@Suiseiseki @xianc78 > Which one? MIT released many licenses.
The one commonly called "the MIT license".
> Just slapping a copy of MIT expat into a repo doesn't really mean anything legally.
The author grants a license; if the author says a license is the public license, that's the license the author has granted.
> I reckon it'll be easier to port DOS C free software than to get sepples to compile.
Yeah, but although with Unix there's some amount of pressure (provided by the APIs available to developers) to use C, there was no such pressure with DOS. People used assembly half the time, people wrote code in random dialects of Pascal. On top of that, the "API" half the time was "write to video memory" or "trigger this BIOS interrupt". It's not easy to translate, even if it's C code.

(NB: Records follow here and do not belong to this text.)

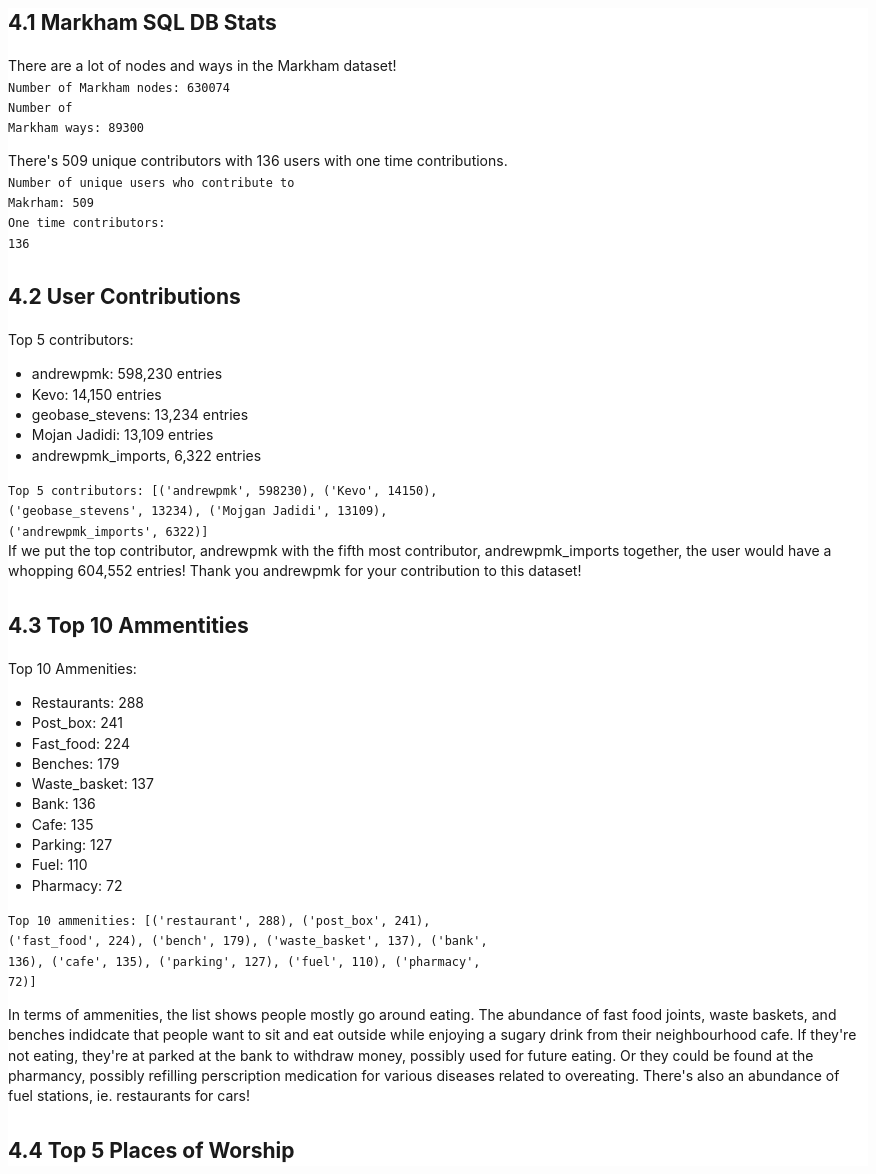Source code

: ## 4.1 Markham SQL DB Stats

There are a lot of nodes and ways in the Markham dataset!<br/>
<code>Number of Markham nodes:  630074</code><br/>
<code>Number of Markham ways:  89300</code><br/>

There's 509 unique contributors with 136 users with one time contributions.<br/>
<code>Number of unique users who contribute to Makrham:  509</code><br/>
<code>One time contributors:  136</code><br/>

## 4.2 User Contributions

Top 5 contributors:
+ andrewpmk: 598,230 entries
+ Kevo: 14,150 entries
+ geobase_stevens: 13,234 entries
+ Mojan Jadidi: 13,109 entries
+ andrewpmk_imports, 6,322 entries

<code>Top 5 contributors:  [('andrewpmk', 598230), ('Kevo', 14150), ('geobase_stevens', 13234), ('Mojgan Jadidi', 13109), ('andrewpmk_imports', 6322)]
</code><br/>
If we put the top contributor, andrewpmk with the fifth most contributor, andrewpmk_imports together, the user would have a whopping 604,552 entries! Thank you andrewpmk for your contribution to this dataset!

## 4.3  Top 10 Ammentities

Top 10 Ammenities:
+ Restaurants: 288
+ Post_box: 241
+ Fast_food: 224
+ Benches: 179
+ Waste_basket: 137
+ Bank: 136
+ Cafe: 135
+ Parking: 127
+ Fuel: 110
+ Pharmacy: 72

<code>Top 10 ammenities:  [('restaurant', 288), ('post_box', 241), ('fast_food', 224), ('bench', 179), ('waste_basket', 137), ('bank', 136), ('cafe', 135), ('parking', 127), ('fuel', 110), ('pharmacy', 72)]</code><br/>

In terms of ammenities, the list shows people mostly go around eating. The abundance of fast food joints, waste baskets, and benches indidcate that people want to sit and eat outside while enjoying a sugary drink from their neighbourhood cafe. If they're not eating, they're at parked at the bank to withdraw money, possibly used for future eating. Or they could be found at the pharmancy, possibly refilling perscription medication for various diseases related to overeating. There's also an abundance of fuel stations, ie. restaurants for cars!

## 4.4 Top 5 Places of Worship

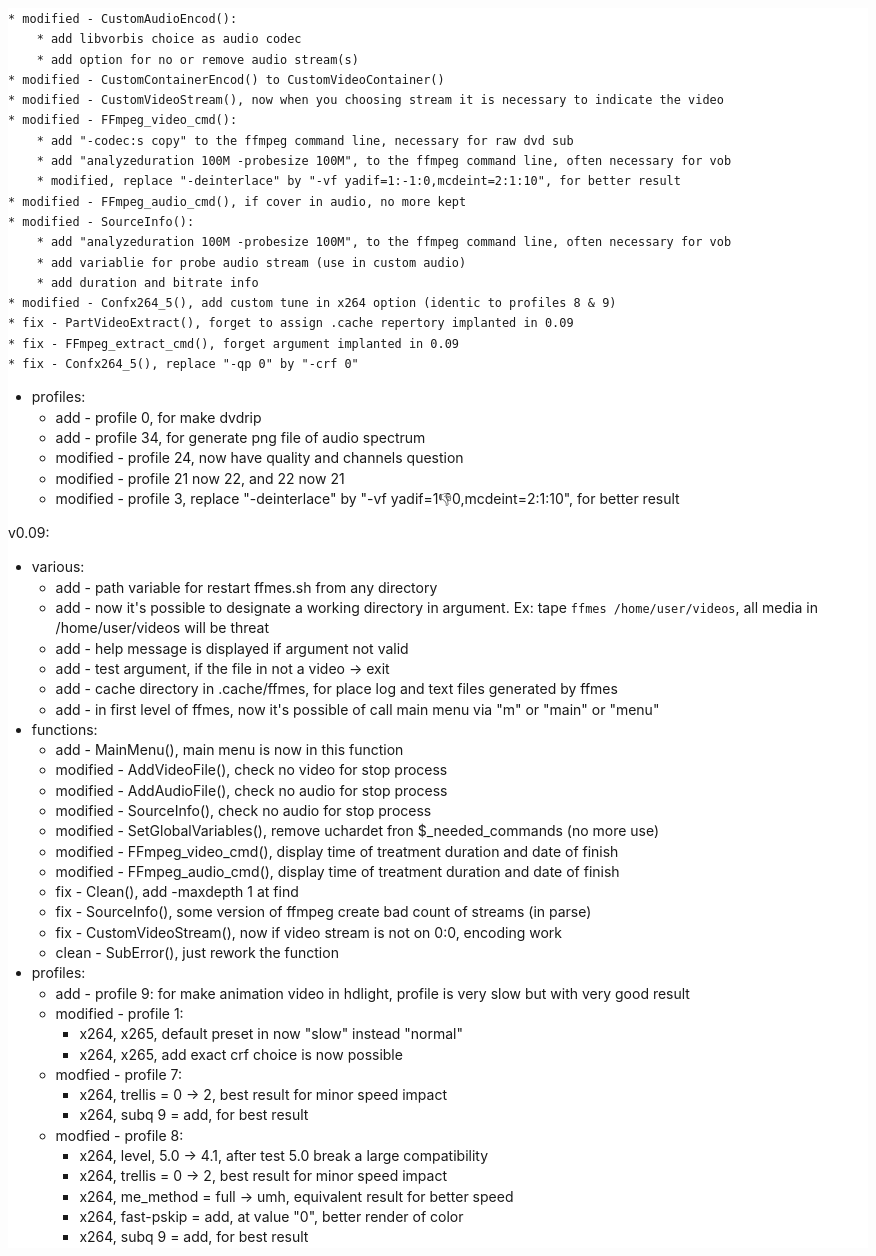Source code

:     * modified - CustomAudioEncod():
        * add libvorbis choice as audio codec
        * add option for no or remove audio stream(s)
    * modified - CustomContainerEncod() to CustomVideoContainer()
    * modified - CustomVideoStream(), now when you choosing stream it is necessary to indicate the video
    * modified - FFmpeg_video_cmd():
        * add "-codec:s copy" to the ffmpeg command line, necessary for raw dvd sub
        * add "analyzeduration 100M -probesize 100M", to the ffmpeg command line, often necessary for vob
        * modified, replace "-deinterlace" by "-vf yadif=1:-1:0,mcdeint=2:1:10", for better result
    * modified - FFmpeg_audio_cmd(), if cover in audio, no more kept
    * modified - SourceInfo(): 
        * add "analyzeduration 100M -probesize 100M", to the ffmpeg command line, often necessary for vob
        * add variablie for probe audio stream (use in custom audio)
        * add duration and bitrate info
    * modified - Confx264_5(), add custom tune in x264 option (identic to profiles 8 & 9)
    * fix - PartVideoExtract(), forget to assign .cache repertory implanted in 0.09
    * fix - FFmpeg_extract_cmd(), forget argument implanted in 0.09
    * fix - Confx264_5(), replace "-qp 0" by "-crf 0"
* profiles:
    * add - profile 0, for make dvdrip
    * add - profile 34, for generate png file of audio spectrum
    * modified - profile 24, now have quality and channels question
    * modified - profile 21 now 22, and 22 now 21
    * modified - profile 3, replace "-deinterlace" by "-vf yadif=1:-1:0,mcdeint=2:1:10", for better result

v0.09:
* various:
    * add - path variable for restart ffmes.sh from any directory
    * add - now it's possible to designate a working directory in argument. Ex: tape `ffmes /home/user/videos`, all media in /home/user/videos will be threat
    * add - help message is displayed if argument not valid
    * add - test argument, if the file in not a video -> exit
    * add - cache directory in .cache/ffmes, for place log and text files generated by ffmes
    * add - in first level of ffmes, now it's possible of call main menu via "m" or "main" or "menu"
* functions:
    * add - MainMenu(), main menu is now in this function
    * modified - AddVideoFile(), check no video for stop process
    * modified - AddAudioFile(), check no audio for stop process
    * modified - SourceInfo(), check no audio for stop process
    * modified - SetGlobalVariables(), remove uchardet fron $_needed_commands (no more use)
    * modified - FFmpeg_video_cmd(), display time of treatment duration and date of finish
    * modified - FFmpeg_audio_cmd(), display time of treatment duration and date of finish
    * fix - Clean(), add -maxdepth 1 at find
    * fix - SourceInfo(), some version of ffmpeg create bad count of streams (in parse)
    * fix - CustomVideoStream(), now if video stream is not on 0:0, encoding work
    * clean - SubError(), just rework the function
* profiles:
    * add - profile 9: for make animation video in hdlight, profile is very slow but with very good result
    * modified - profile 1:
        * x264, x265, default preset in now "slow" instead "normal"
        * x264, x265, add exact crf choice is now possible
    * modfied - profile 7:
        * x264, trellis = 0 -> 2, best result for minor speed impact
        * x264, subq 9 = add, for best result
    * modfied - profile 8:
        * x264, level, 5.0 -> 4.1, after test 5.0 break a large compatibility
        * x264, trellis = 0 -> 2, best result for minor speed impact
        * x264, me_method = full -> umh, equivalent result for better speed
        * x264, fast-pskip = add, at value "0", better render of color
        * x264, subq 9 = add, for best result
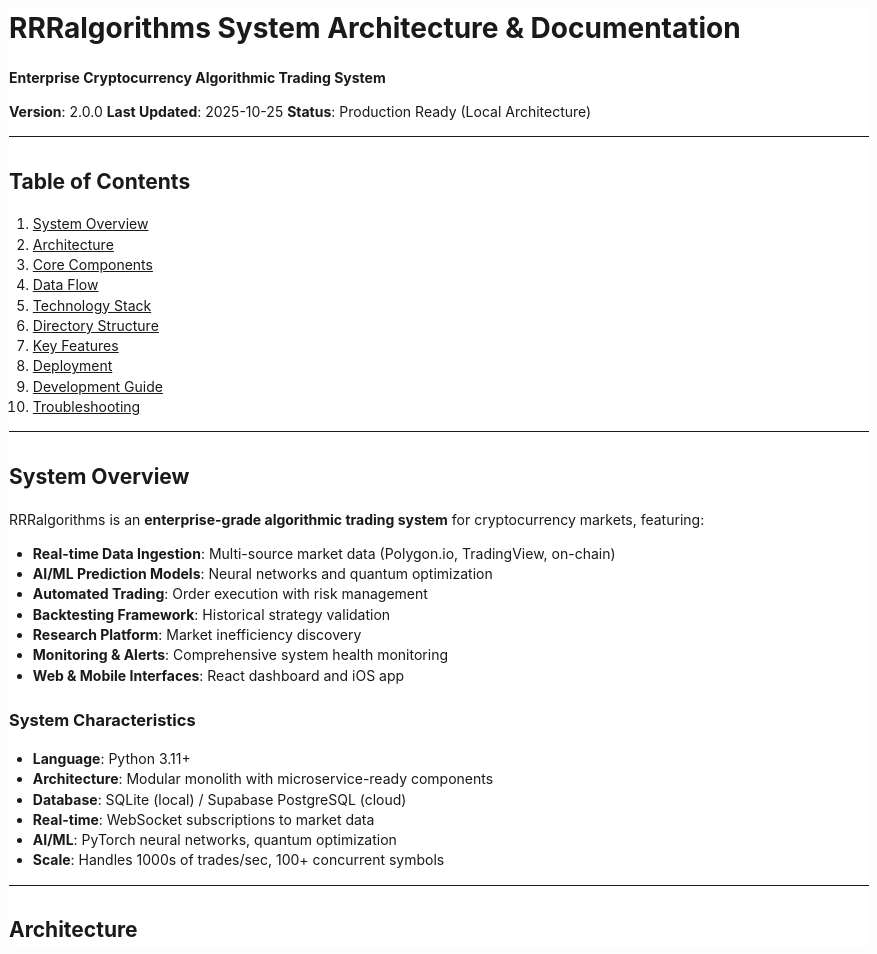 # RRRalgorithms System Architecture & Documentation

**Enterprise Cryptocurrency Algorithmic Trading System**

**Version**: 2.0.0
**Last Updated**: 2025-10-25
**Status**: Production Ready (Local Architecture)

---

## Table of Contents

1. [System Overview](#system-overview)
2. [Architecture](#architecture)
3. [Core Components](#core-components)
4. [Data Flow](#data-flow)
5. [Technology Stack](#technology-stack)
6. [Directory Structure](#directory-structure)
7. [Key Features](#key-features)
8. [Deployment](#deployment)
9. [Development Guide](#development-guide)
10. [Troubleshooting](#troubleshooting)

---

## System Overview

RRRalgorithms is an **enterprise-grade algorithmic trading system** for cryptocurrency markets, featuring:

- **Real-time Data Ingestion**: Multi-source market data (Polygon.io, TradingView, on-chain)
- **AI/ML Prediction Models**: Neural networks and quantum optimization
- **Automated Trading**: Order execution with risk management
- **Backtesting Framework**: Historical strategy validation
- **Research Platform**: Market inefficiency discovery
- **Monitoring & Alerts**: Comprehensive system health monitoring
- **Web & Mobile Interfaces**: React dashboard and iOS app

### System Characteristics

- **Language**: Python 3.11+
- **Architecture**: Modular monolith with microservice-ready components
- **Database**: SQLite (local) / Supabase PostgreSQL (cloud)
- **Real-time**: WebSocket subscriptions to market data
- **AI/ML**: PyTorch neural networks, quantum optimization
- **Scale**: Handles 1000s of trades/sec, 100+ concurrent symbols

---

## Architecture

> Please provide examples.
Impulse Tracker is BSD-licensed now. It's written in assembly, so porting is effectively a rewrite. I think you probably know this, but tools for composing music or drawing, people get attached to them, they're not easy to replace.
> I don't see why you would do that instead of using the superior GNU GRUB.
Well, aside from GRUB not having existed for a long time, if I had to pick a bootloader, I'd pick DOS before picking GRUB.
> There is mere investigation (you'll soon realize garbage it is and stop using it)
Well, of course it's all garbage: most DOS software doesn't even have resource-sharing via 9P. But people have put a lot of effort into SIMH, for example. It's difficult to tell if you've ported something competently without being able to run the old version.